BEGIN Supplied data

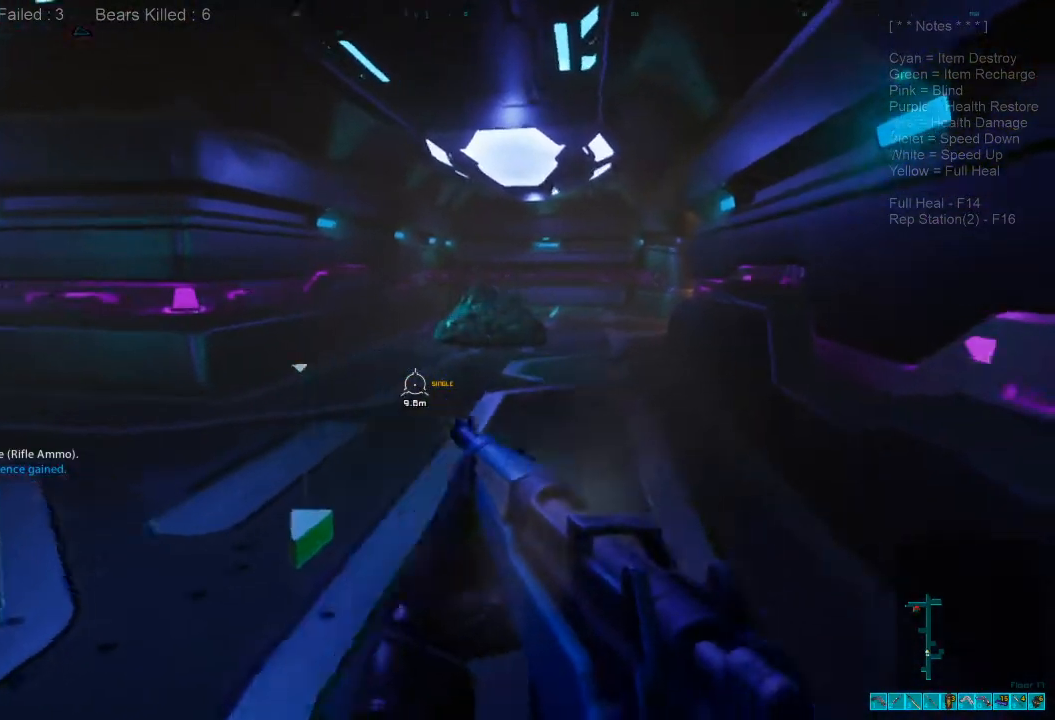
{"keys": [], "mouse": [], "events": [[67, "d", "up"], [133, "r", "down"], [267, "w", "up"], [300, "r", "up"]]}
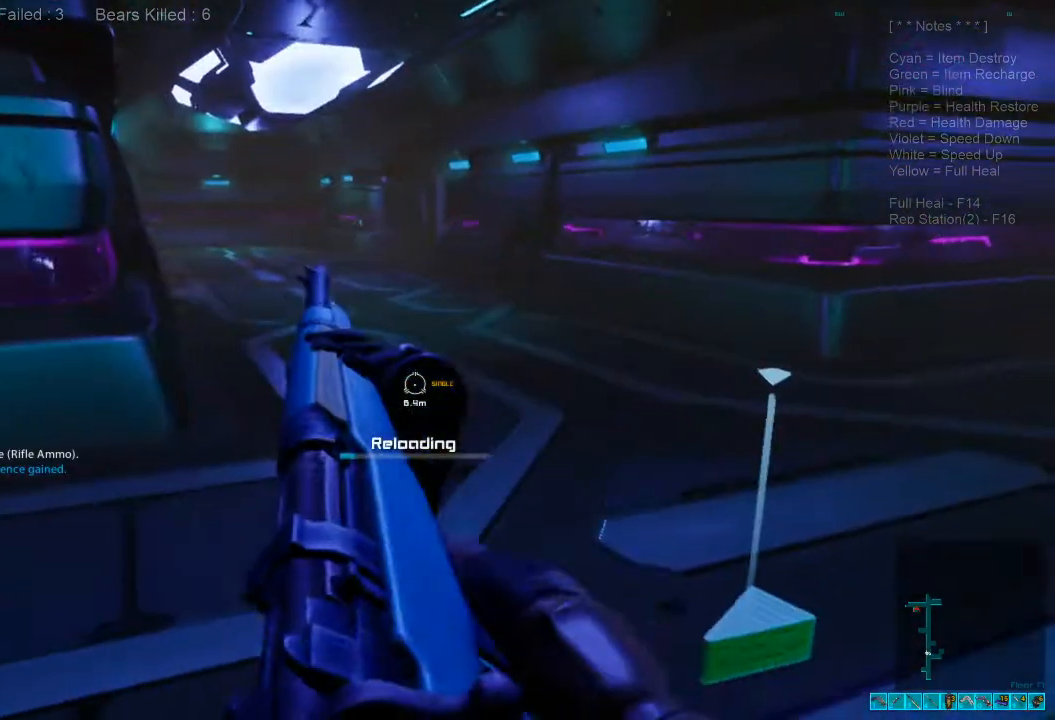
{"keys": ["d"], "mouse": [], "events": [[500, "d", "down"]]}
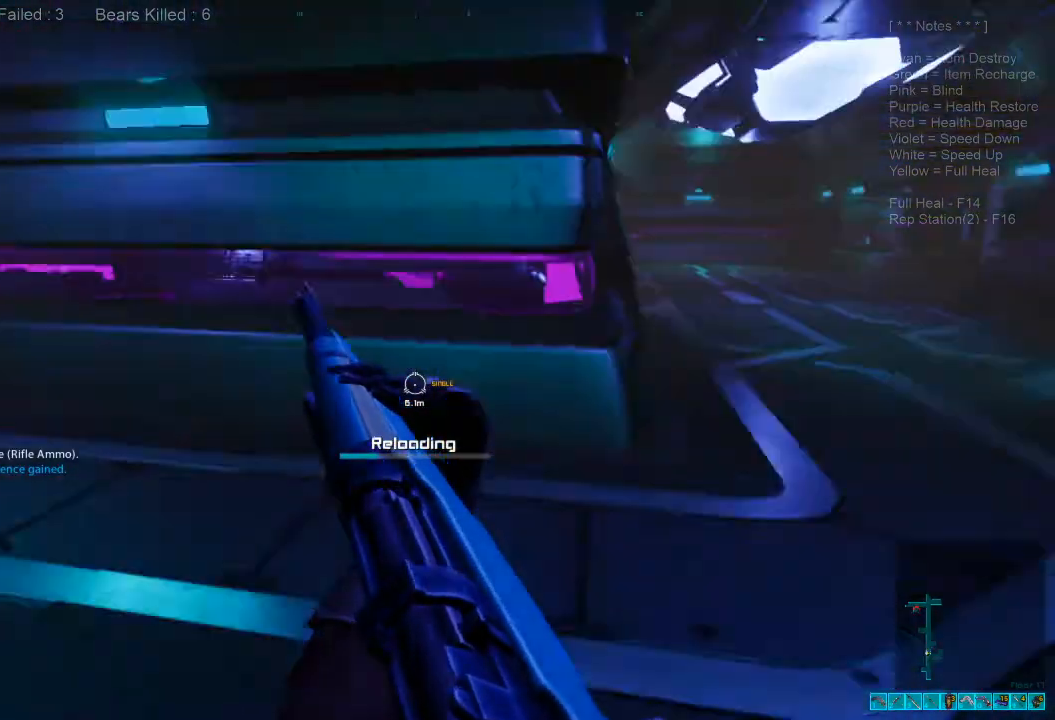
{"keys": ["d", "w"], "mouse": [], "events": [[167, "w", "down"]]}
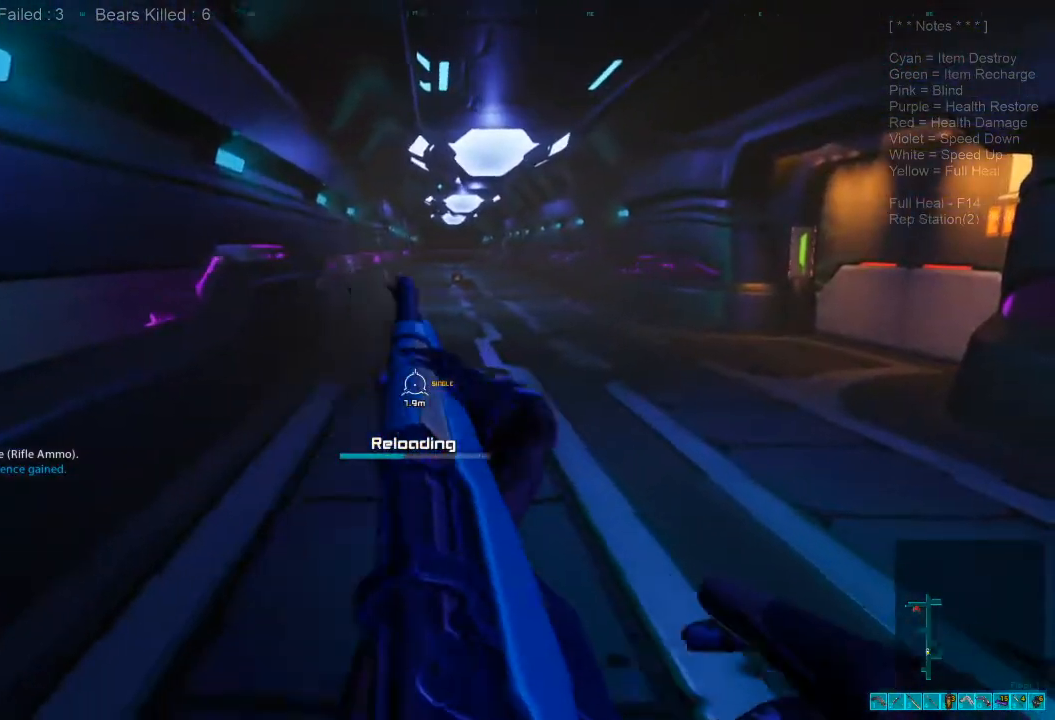
{"keys": ["ctrl", "d"], "mouse": ["right"], "events": [[133, "d", "up"], [367, "d", "down"], [367, "w", "up"], [433, "ctrl", "down"], [433, "mouse_right", "down"]]}
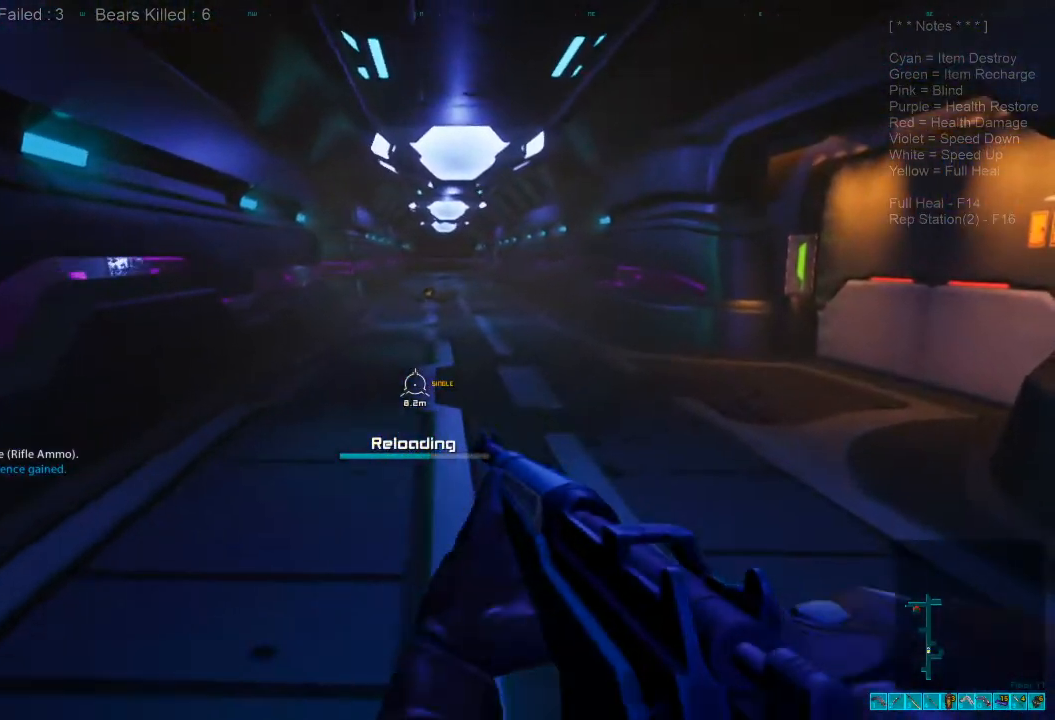
{"keys": ["s"], "mouse": [], "events": [[67, "mouse_right", "up"], [100, "ctrl", "up"], [133, "d", "up"], [400, "s", "down"]]}
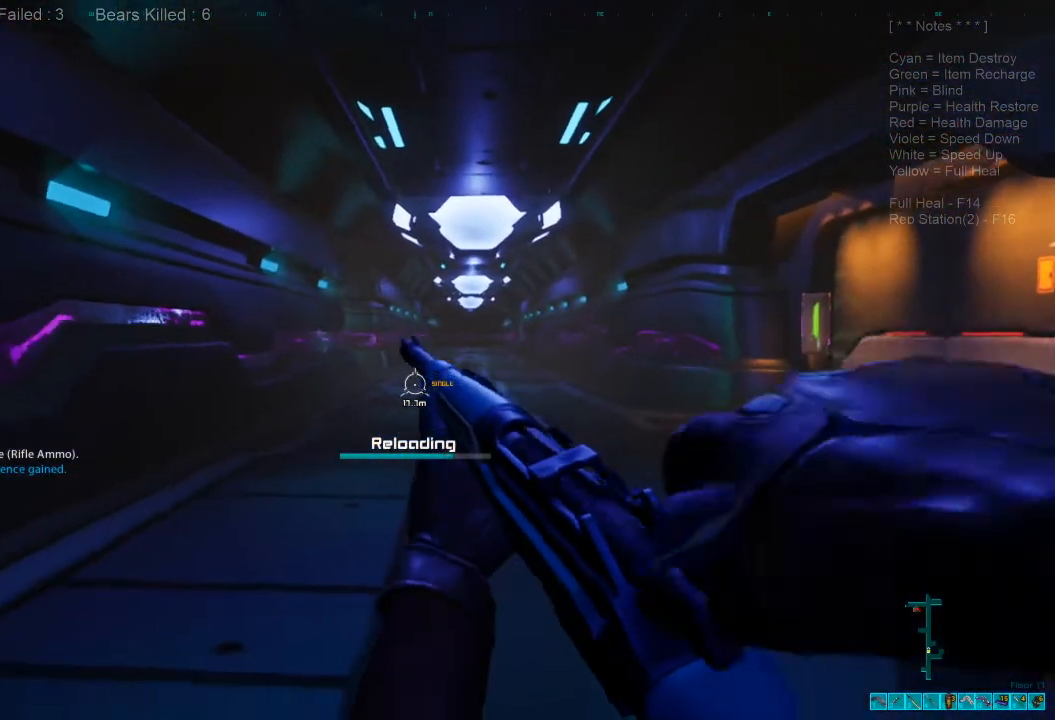
{"keys": ["a", "s"], "mouse": [], "events": [[233, "a", "down"]]}
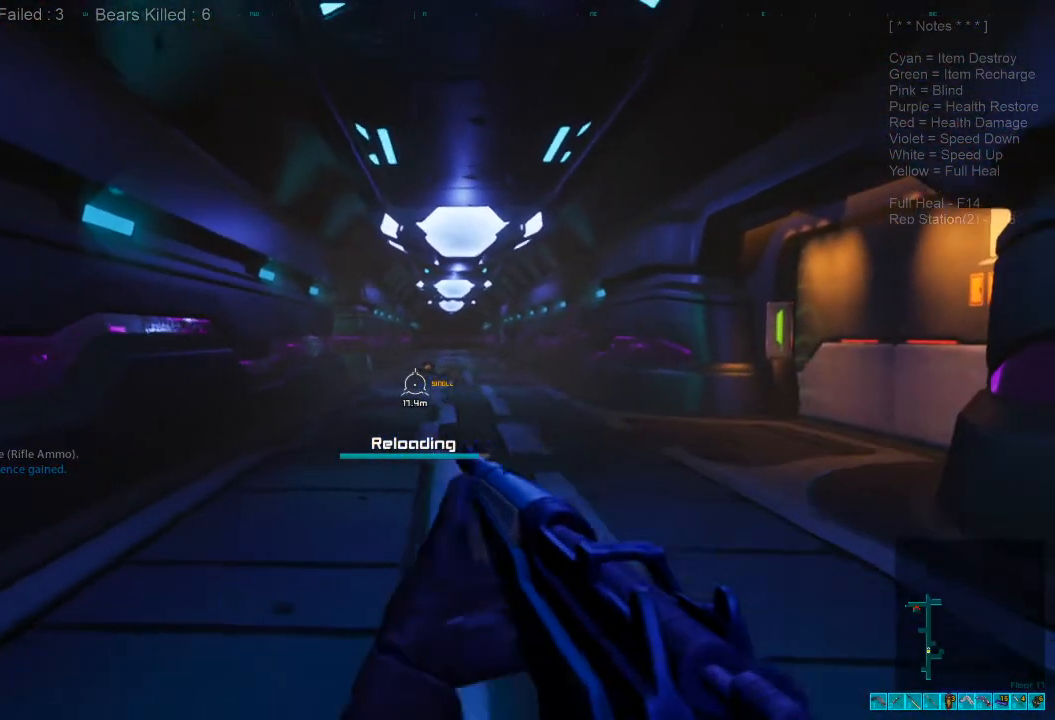
{"keys": [], "mouse": [], "events": [[33, "s", "up"], [100, "a", "up"]]}
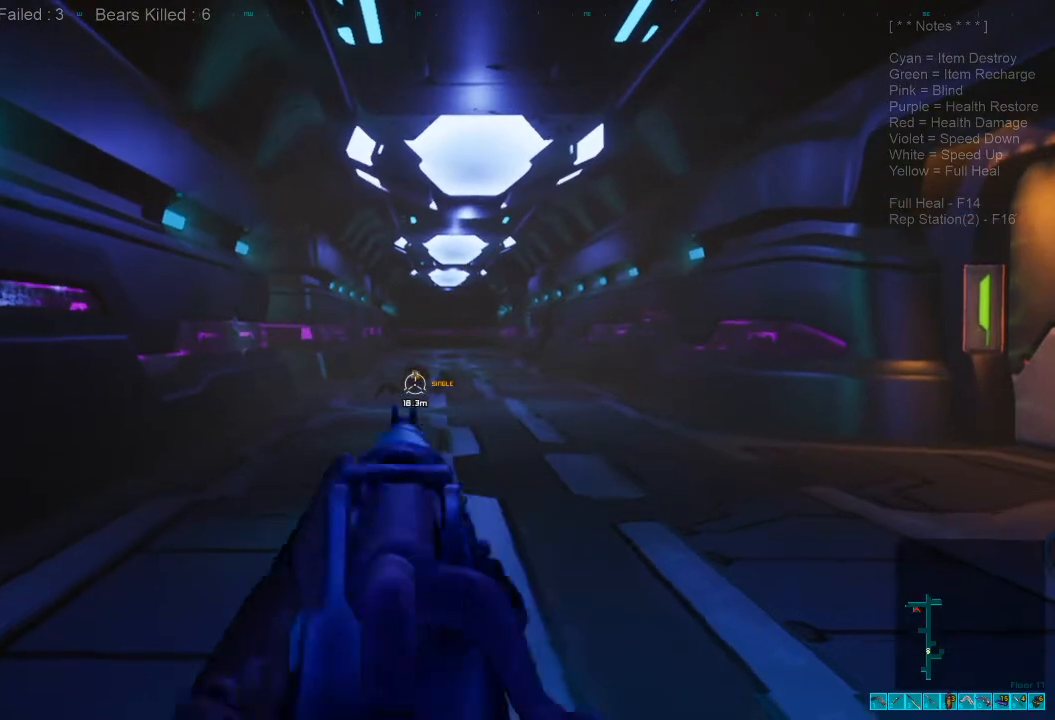
{"keys": [], "mouse": [], "events": []}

END Supplied data

### Instructions for the task
Please restate the entries word for word. Skip the pictures.

### Task result
{"keys": [], "mouse": [], "events": [[67, "d", "up"], [133, "r", "down"], [267, "w", "up"], [300, "r", "up"]]}
{"keys": ["d"], "mouse": [], "events": [[500, "d", "down"]]}
{"keys": ["d", "w"], "mouse": [], "events": [[167, "w", "down"]]}
{"keys": ["ctrl", "d"], "mouse": ["right"], "events": [[133, "d", "up"], [367, "d", "down"], [367, "w", "up"], [433, "ctrl", "down"], [433, "mouse_right", "down"]]}
{"keys": ["s"], "mouse": [], "events": [[67, "mouse_right", "up"], [100, "ctrl", "up"], [133, "d", "up"], [400, "s", "down"]]}
{"keys": ["a", "s"], "mouse": [], "events": [[233, "a", "down"]]}
{"keys": [], "mouse": [], "events": [[33, "s", "up"], [100, "a", "up"]]}
{"keys": [], "mouse": [], "events": []}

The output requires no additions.